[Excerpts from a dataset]
##########

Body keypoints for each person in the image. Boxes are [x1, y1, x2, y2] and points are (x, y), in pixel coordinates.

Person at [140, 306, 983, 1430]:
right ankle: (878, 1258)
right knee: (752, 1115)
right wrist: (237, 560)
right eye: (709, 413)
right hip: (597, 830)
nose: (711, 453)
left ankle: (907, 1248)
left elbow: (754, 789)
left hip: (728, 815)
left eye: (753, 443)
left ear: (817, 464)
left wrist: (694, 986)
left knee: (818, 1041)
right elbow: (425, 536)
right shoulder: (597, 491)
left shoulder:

##########

- [What to do] Your response should be each line that includes the word "left", copied from the records.

- [Task result]
left ankle: (907, 1248)
left elbow: (754, 789)
left hip: (728, 815)
left eye: (753, 443)
left ear: (817, 464)
left wrist: (694, 986)
left knee: (818, 1041)
left shoulder:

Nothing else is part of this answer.